Parameters: - aggregation_func: function, the aggregation function to apply
Returns: - DataFrame with the aggregation function applied to each group
- get_global_stats()[source]¶
Calculates global mean and standard deviation statistics.
- Return type:
A dictionary containing statistics on both raw and clean df subsets for each group.
- get_group_descriptions(description_fn=<function get_minimal_std>)[source]¶
Returns a dictionary of group descriptions for each group as specified by the passed description function.
Parameter¶
- description_fn: function
A function that determines a representative column for each node in a group.
- rtype:
A density representing the composition of a group by its nodes’ descriptions.
- get_group_identities(eval_fn=<function std_zscore_threshold_filter>, *args, **kwargs)[source]¶
Returns a dictionary of group identies as specified by compute_group_identity.
Paramters¶
- eval_fn:
The function used score each column in the dataframe. The minimum scoring columns are chosen to represent the group’s identity.
- kwargs:
Any key word arguments that need to passed to the aliased evaluation functinon. If, for example, you wanted to pass a parameter std_threshold to your eval function, std_zscore_threshold_filter you could do so with
get_group_identities(eval_fn=std_zscore_threshold_filter, std_threshold=0.8)

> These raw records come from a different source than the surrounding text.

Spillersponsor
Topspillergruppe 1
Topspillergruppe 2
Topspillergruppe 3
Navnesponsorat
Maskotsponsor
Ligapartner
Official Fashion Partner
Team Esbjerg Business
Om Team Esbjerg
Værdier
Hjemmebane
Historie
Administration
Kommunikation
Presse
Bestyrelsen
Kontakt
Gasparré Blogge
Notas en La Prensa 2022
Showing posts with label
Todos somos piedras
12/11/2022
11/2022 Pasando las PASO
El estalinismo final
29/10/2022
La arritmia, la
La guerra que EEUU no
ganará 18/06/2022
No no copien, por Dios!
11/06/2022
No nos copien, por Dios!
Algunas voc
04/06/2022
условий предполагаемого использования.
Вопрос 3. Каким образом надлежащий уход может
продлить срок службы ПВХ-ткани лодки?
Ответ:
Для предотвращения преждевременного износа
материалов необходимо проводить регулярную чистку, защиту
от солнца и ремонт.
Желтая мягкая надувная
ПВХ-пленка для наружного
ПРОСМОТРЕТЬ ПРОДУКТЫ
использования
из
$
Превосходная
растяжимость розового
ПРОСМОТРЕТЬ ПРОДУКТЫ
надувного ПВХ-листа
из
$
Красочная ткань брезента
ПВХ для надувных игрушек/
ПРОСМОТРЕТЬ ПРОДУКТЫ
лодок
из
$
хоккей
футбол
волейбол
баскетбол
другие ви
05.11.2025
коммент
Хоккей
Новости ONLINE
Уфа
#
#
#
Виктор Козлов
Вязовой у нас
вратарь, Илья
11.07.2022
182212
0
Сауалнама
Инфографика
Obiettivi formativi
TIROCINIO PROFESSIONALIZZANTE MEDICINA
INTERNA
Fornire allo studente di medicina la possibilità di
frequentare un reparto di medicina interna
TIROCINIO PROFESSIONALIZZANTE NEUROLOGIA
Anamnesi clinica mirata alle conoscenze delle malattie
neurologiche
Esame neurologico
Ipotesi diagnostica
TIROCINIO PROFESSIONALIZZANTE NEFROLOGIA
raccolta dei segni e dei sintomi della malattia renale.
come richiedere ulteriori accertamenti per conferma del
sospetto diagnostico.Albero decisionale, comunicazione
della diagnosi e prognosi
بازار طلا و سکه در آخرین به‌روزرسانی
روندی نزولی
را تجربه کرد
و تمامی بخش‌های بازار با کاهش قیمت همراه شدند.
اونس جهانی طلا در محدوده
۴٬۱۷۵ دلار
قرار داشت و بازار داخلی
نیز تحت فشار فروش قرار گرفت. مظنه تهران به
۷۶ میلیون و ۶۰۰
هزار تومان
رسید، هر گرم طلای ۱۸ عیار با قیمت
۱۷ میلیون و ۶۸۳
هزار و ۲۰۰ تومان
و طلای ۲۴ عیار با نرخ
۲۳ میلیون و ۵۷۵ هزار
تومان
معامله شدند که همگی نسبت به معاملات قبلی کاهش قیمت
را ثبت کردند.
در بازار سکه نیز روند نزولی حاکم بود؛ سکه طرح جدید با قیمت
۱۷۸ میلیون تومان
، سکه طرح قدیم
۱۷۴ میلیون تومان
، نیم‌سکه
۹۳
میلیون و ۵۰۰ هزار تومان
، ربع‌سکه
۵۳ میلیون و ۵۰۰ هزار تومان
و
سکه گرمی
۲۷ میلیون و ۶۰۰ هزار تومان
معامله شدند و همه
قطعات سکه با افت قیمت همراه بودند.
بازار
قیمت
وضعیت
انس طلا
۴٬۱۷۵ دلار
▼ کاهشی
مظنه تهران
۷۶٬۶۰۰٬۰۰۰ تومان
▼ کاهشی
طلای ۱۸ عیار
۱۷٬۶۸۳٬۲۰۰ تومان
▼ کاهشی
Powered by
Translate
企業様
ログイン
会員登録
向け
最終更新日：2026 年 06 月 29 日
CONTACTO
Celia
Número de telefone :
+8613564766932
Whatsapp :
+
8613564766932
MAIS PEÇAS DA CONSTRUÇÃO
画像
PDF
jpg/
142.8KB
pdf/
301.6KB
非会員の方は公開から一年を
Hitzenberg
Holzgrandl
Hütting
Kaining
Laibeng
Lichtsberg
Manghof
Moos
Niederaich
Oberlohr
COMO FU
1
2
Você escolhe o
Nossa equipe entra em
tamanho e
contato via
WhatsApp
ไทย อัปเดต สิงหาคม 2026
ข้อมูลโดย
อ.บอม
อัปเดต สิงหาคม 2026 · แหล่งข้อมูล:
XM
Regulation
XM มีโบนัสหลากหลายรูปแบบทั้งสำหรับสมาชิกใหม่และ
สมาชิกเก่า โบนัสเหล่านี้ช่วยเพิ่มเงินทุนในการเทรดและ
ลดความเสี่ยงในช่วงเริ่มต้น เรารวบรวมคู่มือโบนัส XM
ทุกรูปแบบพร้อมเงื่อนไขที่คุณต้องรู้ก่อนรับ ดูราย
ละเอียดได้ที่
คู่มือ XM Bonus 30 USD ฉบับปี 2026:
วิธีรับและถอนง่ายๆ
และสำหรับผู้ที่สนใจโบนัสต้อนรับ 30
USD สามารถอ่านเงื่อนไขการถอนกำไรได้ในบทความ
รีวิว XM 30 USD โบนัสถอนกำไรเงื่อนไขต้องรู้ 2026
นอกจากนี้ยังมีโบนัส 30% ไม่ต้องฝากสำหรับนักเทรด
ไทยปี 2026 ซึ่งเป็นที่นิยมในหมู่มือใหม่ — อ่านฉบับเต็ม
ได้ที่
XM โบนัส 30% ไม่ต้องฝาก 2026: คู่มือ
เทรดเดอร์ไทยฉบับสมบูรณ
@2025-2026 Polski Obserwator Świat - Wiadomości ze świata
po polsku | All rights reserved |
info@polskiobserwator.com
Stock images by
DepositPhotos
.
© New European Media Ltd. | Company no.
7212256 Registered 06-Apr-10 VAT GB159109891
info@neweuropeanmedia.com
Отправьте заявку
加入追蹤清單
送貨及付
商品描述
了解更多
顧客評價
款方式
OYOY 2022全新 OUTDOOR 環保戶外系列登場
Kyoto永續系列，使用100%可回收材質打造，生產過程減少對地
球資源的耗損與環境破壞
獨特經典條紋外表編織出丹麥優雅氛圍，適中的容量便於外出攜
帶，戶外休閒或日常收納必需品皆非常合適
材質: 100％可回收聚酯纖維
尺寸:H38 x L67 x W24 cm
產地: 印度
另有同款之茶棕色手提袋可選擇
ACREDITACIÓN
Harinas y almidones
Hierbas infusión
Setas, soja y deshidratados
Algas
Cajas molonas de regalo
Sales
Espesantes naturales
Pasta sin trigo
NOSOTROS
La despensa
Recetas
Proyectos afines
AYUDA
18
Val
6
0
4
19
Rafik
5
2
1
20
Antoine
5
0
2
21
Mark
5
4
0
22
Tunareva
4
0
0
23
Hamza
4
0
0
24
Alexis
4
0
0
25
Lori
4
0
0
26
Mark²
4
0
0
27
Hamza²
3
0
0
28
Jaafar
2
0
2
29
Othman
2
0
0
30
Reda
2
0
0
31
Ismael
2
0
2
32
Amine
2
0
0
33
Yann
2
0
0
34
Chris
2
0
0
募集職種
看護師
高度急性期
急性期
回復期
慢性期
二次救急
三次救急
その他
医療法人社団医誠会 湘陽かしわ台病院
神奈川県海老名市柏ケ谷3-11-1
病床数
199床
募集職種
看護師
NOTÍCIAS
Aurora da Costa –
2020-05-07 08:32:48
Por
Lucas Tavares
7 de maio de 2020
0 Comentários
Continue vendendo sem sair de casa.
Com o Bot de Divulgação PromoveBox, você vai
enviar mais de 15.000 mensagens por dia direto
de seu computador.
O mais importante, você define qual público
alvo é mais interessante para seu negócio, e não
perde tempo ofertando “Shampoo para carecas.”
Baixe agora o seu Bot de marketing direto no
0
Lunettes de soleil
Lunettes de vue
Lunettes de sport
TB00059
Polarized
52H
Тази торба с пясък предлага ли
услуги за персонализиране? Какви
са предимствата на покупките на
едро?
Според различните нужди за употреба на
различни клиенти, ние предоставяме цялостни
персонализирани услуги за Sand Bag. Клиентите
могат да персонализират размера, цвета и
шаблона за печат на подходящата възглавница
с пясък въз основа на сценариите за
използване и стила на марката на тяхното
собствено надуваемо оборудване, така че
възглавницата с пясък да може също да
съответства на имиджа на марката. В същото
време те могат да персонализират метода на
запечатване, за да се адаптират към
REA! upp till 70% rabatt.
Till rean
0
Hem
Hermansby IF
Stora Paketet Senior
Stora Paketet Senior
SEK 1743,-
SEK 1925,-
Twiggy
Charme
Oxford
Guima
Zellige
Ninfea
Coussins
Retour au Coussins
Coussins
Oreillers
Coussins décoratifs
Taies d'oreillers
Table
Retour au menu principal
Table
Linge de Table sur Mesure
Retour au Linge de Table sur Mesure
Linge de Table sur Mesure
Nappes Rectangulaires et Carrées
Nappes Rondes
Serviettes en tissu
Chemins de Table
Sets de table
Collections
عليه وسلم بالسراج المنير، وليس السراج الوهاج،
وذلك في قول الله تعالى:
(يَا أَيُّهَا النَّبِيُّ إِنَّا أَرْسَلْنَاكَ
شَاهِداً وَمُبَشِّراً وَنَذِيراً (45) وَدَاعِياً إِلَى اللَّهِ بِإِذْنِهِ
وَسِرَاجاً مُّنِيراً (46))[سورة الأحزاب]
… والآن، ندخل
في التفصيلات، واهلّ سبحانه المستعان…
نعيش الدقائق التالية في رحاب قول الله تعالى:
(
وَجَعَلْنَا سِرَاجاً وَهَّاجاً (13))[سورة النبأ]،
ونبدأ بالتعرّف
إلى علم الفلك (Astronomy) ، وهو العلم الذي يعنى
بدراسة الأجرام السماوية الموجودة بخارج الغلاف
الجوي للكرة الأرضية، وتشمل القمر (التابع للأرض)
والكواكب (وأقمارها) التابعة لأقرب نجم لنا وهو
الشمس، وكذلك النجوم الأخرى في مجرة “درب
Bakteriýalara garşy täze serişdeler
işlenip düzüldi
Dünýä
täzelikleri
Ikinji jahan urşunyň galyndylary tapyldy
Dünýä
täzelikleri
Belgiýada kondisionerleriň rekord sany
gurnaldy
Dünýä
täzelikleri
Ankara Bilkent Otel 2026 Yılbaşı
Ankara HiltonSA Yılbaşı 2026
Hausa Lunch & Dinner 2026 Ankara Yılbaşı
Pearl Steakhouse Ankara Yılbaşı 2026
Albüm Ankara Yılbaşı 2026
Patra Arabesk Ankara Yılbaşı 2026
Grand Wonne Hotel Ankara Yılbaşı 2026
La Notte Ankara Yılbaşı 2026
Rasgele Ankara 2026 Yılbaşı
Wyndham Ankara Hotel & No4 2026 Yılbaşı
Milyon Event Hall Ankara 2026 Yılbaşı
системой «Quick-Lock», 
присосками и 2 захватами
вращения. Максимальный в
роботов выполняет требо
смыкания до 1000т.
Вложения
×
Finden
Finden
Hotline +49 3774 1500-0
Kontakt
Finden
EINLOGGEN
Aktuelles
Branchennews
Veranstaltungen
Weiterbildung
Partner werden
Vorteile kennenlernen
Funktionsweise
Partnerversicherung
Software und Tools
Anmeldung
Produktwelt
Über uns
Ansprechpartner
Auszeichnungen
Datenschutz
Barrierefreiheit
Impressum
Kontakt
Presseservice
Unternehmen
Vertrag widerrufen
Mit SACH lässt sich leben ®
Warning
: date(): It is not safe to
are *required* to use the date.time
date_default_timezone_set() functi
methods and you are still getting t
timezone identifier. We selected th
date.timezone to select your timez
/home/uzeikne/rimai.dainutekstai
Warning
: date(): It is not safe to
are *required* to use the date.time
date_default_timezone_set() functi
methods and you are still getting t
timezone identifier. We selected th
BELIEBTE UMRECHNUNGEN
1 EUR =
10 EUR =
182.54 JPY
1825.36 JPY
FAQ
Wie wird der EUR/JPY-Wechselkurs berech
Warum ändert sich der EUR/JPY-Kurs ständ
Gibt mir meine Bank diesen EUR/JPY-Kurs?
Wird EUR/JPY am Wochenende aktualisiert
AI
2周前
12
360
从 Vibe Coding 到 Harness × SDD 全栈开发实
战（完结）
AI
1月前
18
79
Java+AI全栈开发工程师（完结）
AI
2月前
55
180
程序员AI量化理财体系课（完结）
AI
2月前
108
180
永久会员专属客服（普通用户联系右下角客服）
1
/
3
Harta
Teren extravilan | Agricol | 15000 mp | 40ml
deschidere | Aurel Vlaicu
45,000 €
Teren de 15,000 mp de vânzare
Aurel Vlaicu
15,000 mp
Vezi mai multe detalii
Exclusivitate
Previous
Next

- get_groups_clean_df(group_id: int)[source]¶
Returns a subset of the clean dataframe only containing members of the specified group.
- Parameters:
group_id (int) – A group’s identifier
- Return type:
A pandas data frame.
- get_groups_member_nodes(group_id: int)[source]¶
Look up Function to get nodes within a connected component
Parameters:¶
- group_id: int
Group number of desired connected component
Returns:¶
A list of node members for the specified group
- get_groups_members(group_id: int)[source]¶
Look up function to get items within a group
Parameters:¶
- group_id: int
Group number of desired connected component
Returns:¶
A list of the item members for the specified group
- get_groups_projections(group_id: int)[source]¶
Returns a subset of the projectinos array only containing members of the specified group.
- Parameters:
node_id (str) – A groups’s identifier
- Return type:
An np.array of projections.
- get_groups_raw_df(group_id: int)[source]¶
Returns a subset of the raw dataframe only containing members of the specified group.
- Parameters:
group_id (int) – A group’s identifier
- Return type:
A pandas data frame.
- get_items_groupID(item_id: int)[source]¶
Look up function for finding an item’s connected component (ie group)
Parameters:¶
- item_id: int
Index of desired look up item from user’s raw data frame
Returns:¶
A list of group ids that the item is a member of (-1 if unclustered)
- get_items_nodeID(item_id: int)[source]¶
Look up function for finding item’s member node
Parameters:¶
- item_id: int
Index of desired look up item from user’s raw data frame
Returns:¶
A list of node ids that the item is a member of
- get_nodes_clean_df(node_id: str)[source]¶
Returns a subset of the clean dataframe only containing members of the specified node.
- Parameters:
node_id (str) – A node’s string identifier
- Return type:
A pandas data frame.
- get_nodes_groupID(node_id: str)[source]¶
Returns the node’s group id.
Parameters:¶
- node_idstr
A character ID specifying the node
Returns:¶
A group ID number.
- get_nodes_members(node_id: str)[source]¶
Look up function to get members of a node
Parameters:¶
- node_id: str
String identifier of a node
Returns:¶
A list of member items
- get_nodes_projections(node_id: str)[source]¶
Returns a subset of the projectinos array only containing members of the specified node.
- Parameters:
node_id (str) – A node’s string identifier
- Return type:
An np.array of projections.
- get_nodes_raw_df(node_id: str)[source]¶
Returns a subset of the raw dataframe only containing members of the specified node.
- Parameters:
node_id (str) – A node’s string identifier
- Return type:
A pandas data frame.
- target_matching(target: DataFrame, col_filter: list = None)[source]¶
Matches a target item into a generated group by calculating the minimum deviation from a groups mean over available numeric columns.
- Parameters:
target (pd.DataFrame) – A data frame containing one row.
col_filter – A list of columns to perform the mathcing on.